● EXTRAIT FOURNI
::::::::::

Une image spectaculaire

Un appareil de l'escadrille F 60 survole Soyecourt

 

Le 4 septembre 1916, un avion de reconnaissance français appartenant à l’escadrille F 60 vole au-dessus de Soyécourt. Au sol, les unités de la 43e D.I. sont sorties des tranchées pour tenter de reprendre le village.

 

À bord de l’appareil, le mitrailleur-photographe effectue plusieurs prises de vue…

 

Le travail suivant a entièrement été réalisé par Arnaud Carobbi. La photographie aérienne étudiée provient de la collection personnelle de Sébastien Robit.

 

Une image spectaculaire 

 

Image 1

 

Dans le choix du mot « spectaculaire », il y a l'idée de se retrouver face une image « qui frappe la vue, l'imagination par son caractère remarquable, les émotions, les réflexions suscitées ». Cette définition, extraite du site du Trésor de la Langue Française Informatisé, s’adapte parfaitement à la photographie aérienne présentée ici.

 

Les images prises au cours d'un assaut sont rares. La plupart d’entre elles sont souvent sujettes à caution : reconstitution ? Légendes truquées ? Légende contradictoire d'un livre à un autre. Finalement, les clichés réellement authentifiés, pris au cours d'une attaque, sont assez uniques.

 

La photographie en question exécutée par l’avion de reconnaissance survole les troupes françaises au cours de l’attaque. On y voit des soldats progresser dans des tranchées, dans des boyaux et dans le no man's land.

 

C’est une image peu commune, à la fois par son mode de prise de vue et par sa datation, mais surtout par la précision de l'heure. Ces informations permettent d'en savoir beaucoup plus. Elles montrent à quel point le mot « spectaculaire » est adapté, sans pour autant être exceptionnel.

 

Nous allons déterminer dans quel contexte cette vue oblique a été réalisée et tenter de répondre à la question : s'agit-il d'hommes du 149e R.I ?

 

Se repérer 

 

Les lieux visibles sur une photographie aérienne sont la plupart du temps difficiles à identifier. Heureusement, des annotations étaient systématiquement ajoutées sur les clichés. Ici, elles nous seront d'une grande utilité.

::::::::::

● CONSIGNE A
D'après le texte sur la photographie aérienne de Soyécourt, à quelle date l'avion de reconnaissance de l'escadrille F 60 survole-t-il le village ?
● CONSIGNE B
Reprenez le passage du texte sur la photographie aérienne de Soyécourt qui va de « La photographie en » jusqu'à « no man's land. » inclus, en renommant « soldats » en « fantassins ».
● CONSIGNE C
Prolongez le texte sur la photographie aérienne de Soyécourt à partir de sa dernière phrase.
Les enregistrements ne jouent aucun rôle dans ce travail.

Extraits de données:

::::::::::

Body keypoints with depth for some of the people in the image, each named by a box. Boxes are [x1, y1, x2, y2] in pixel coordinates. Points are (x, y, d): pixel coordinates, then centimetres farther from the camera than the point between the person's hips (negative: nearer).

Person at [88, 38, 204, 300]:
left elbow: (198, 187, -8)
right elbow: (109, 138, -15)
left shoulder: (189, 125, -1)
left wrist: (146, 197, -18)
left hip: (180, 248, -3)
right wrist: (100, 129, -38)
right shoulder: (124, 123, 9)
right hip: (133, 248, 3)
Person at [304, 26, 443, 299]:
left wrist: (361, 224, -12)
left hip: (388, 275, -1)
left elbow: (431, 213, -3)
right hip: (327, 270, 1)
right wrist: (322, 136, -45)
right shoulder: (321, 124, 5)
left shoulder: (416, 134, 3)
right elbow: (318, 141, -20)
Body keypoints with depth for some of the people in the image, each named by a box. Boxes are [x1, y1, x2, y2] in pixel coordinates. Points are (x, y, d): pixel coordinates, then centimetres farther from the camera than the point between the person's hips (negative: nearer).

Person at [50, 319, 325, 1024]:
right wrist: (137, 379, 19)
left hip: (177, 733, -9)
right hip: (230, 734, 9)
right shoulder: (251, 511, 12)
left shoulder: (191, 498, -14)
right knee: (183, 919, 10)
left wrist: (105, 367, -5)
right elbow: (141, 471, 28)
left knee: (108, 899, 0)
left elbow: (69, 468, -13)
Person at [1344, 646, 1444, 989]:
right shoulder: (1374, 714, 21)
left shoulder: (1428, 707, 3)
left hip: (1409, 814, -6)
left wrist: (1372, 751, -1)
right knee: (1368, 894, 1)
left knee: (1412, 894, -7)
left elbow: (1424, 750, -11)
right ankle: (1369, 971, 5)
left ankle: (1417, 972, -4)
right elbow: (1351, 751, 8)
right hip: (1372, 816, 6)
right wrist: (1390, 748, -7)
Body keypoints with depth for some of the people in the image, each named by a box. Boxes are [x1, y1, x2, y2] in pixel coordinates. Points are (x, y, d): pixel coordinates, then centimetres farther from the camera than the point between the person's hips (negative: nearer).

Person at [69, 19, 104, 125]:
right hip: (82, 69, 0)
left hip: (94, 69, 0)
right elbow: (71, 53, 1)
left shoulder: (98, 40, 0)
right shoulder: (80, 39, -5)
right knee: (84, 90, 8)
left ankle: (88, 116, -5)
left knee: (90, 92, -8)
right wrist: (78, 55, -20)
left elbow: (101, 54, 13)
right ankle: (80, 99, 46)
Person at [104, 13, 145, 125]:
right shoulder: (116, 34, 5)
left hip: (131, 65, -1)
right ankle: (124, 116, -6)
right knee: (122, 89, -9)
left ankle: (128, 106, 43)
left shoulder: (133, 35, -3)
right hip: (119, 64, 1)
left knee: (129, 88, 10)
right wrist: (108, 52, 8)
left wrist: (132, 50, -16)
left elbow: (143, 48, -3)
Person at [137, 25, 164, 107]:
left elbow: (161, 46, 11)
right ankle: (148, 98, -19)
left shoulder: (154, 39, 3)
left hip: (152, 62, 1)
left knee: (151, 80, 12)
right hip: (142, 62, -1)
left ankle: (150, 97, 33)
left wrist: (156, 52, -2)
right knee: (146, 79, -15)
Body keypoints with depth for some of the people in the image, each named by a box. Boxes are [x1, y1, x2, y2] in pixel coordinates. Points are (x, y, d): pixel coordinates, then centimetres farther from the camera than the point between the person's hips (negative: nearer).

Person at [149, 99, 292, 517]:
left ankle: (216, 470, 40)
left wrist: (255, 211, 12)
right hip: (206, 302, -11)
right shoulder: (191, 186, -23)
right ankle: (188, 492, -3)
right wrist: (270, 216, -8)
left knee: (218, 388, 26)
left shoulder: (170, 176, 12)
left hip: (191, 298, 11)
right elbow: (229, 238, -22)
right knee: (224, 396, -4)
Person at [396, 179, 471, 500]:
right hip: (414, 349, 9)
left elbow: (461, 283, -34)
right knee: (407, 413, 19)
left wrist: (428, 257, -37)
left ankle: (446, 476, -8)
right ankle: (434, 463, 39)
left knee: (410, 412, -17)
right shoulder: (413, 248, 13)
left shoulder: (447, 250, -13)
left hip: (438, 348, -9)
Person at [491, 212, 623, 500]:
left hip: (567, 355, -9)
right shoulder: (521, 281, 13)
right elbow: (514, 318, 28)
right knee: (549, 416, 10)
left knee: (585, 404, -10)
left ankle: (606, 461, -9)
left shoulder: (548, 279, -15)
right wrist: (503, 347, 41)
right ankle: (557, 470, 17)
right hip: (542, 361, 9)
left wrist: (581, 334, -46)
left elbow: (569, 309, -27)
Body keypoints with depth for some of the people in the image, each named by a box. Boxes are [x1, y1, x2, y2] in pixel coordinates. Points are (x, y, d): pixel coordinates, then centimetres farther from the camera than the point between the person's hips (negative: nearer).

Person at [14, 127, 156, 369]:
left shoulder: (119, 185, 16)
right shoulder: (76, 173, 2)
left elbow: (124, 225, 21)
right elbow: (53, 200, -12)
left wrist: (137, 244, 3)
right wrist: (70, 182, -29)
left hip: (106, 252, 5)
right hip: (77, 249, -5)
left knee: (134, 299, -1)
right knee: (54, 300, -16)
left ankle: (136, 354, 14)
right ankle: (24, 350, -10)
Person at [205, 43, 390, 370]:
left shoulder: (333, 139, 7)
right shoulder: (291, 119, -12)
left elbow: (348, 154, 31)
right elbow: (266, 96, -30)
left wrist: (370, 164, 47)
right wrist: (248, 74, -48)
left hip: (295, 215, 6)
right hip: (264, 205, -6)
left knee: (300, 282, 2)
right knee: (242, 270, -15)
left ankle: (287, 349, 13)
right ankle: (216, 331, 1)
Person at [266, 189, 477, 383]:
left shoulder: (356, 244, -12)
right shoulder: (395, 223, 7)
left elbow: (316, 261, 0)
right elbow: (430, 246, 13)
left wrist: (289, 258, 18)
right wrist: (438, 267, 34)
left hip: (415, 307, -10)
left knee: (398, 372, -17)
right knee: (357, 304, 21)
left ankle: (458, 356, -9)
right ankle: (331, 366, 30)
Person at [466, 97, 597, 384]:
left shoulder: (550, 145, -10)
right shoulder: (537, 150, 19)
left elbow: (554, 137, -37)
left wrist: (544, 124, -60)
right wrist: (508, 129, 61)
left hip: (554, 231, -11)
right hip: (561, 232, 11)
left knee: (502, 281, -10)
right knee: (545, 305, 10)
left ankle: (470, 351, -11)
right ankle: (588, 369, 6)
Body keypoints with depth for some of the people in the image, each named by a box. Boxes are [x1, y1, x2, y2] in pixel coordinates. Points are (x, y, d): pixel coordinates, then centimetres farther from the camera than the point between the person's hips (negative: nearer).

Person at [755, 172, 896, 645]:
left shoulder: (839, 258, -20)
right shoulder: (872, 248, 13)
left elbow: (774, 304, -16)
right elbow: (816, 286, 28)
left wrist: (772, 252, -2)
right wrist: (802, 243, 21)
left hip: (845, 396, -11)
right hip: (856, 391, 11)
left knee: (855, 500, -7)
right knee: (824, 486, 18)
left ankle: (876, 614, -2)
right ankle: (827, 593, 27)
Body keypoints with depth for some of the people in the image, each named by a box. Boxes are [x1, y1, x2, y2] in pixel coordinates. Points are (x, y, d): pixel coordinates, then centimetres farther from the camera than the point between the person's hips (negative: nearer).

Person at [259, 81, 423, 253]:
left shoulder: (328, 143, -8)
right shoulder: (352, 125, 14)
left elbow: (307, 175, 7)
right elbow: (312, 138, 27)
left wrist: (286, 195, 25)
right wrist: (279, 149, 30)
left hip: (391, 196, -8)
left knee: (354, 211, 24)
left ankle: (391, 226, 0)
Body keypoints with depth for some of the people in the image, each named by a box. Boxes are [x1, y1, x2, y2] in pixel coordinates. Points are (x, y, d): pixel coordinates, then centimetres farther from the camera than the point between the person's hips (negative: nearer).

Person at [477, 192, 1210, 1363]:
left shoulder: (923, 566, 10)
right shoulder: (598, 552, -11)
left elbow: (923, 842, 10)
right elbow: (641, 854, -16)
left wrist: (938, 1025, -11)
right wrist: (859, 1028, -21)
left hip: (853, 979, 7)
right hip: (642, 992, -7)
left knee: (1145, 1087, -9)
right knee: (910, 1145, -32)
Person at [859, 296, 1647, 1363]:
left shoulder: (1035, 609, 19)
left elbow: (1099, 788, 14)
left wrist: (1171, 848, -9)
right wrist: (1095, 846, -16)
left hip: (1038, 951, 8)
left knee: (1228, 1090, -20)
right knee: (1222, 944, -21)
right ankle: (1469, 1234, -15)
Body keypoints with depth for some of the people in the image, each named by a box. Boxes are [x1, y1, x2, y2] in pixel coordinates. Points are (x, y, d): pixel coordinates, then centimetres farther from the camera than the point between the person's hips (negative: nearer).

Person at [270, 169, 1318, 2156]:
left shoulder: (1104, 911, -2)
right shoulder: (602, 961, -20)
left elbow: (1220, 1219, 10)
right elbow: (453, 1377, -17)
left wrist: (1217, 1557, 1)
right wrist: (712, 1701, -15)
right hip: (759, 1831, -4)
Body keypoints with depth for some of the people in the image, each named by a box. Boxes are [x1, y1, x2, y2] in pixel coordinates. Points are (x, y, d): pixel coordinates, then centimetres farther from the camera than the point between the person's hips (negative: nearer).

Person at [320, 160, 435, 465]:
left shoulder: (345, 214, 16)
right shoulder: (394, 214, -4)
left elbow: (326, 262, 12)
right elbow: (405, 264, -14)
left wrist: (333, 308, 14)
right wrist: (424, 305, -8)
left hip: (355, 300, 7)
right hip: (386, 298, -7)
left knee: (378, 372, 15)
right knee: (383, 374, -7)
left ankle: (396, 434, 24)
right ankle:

::::::::::

● ESPACE RÉPONSE A
Le 4 septembre 1916.

● ESPACE RÉPONSE B
La photographie en question exécutée par l’avion de reconnaissance survole les troupes françaises au cours de l’attaque. On y voit des fantassins progresser dans des tranchées, dans des boyaux et dans le no man's land.

● ESPACE RÉPONSE C
 

Petit tableau escadrille F 60

 

L’indication « tranchée des Gémeaux, Soyécourt » permet de localiser le secteur…

 

Image 2

 

… de nommer les tranchées visibles, de voir leur forme caractéristique et de repérer les boyaux de communications allemands...

 

Image 3

 

… de délimiter l'espace sur une autre vue aérienne, ce qui facilitera la comparaison d'un même lieu à quelques jours d'intervalle.

 

Tranchées des Gémeaux le 31 août 1916

 

Pour en savoir plus sur la prise de vue réalisée le 31 août 1916, il suffit de cliquer une fois sur la photographie suivante.

 

Image 4

 

Un secteur dans les combats de la bataille de la Somme 

 

Le 4 septembre 1916, commence une nouvelle phase d'attaques françaises dans ce secteur, situé à l'extrême sud de la zone, où se déroule la bataille de la Somme depuis le 1er juillet. Voici la partie du front avant le 21 juillet 1916... 

 

Image 5

 

 … et le tracé de la tranchée des Gémeaux.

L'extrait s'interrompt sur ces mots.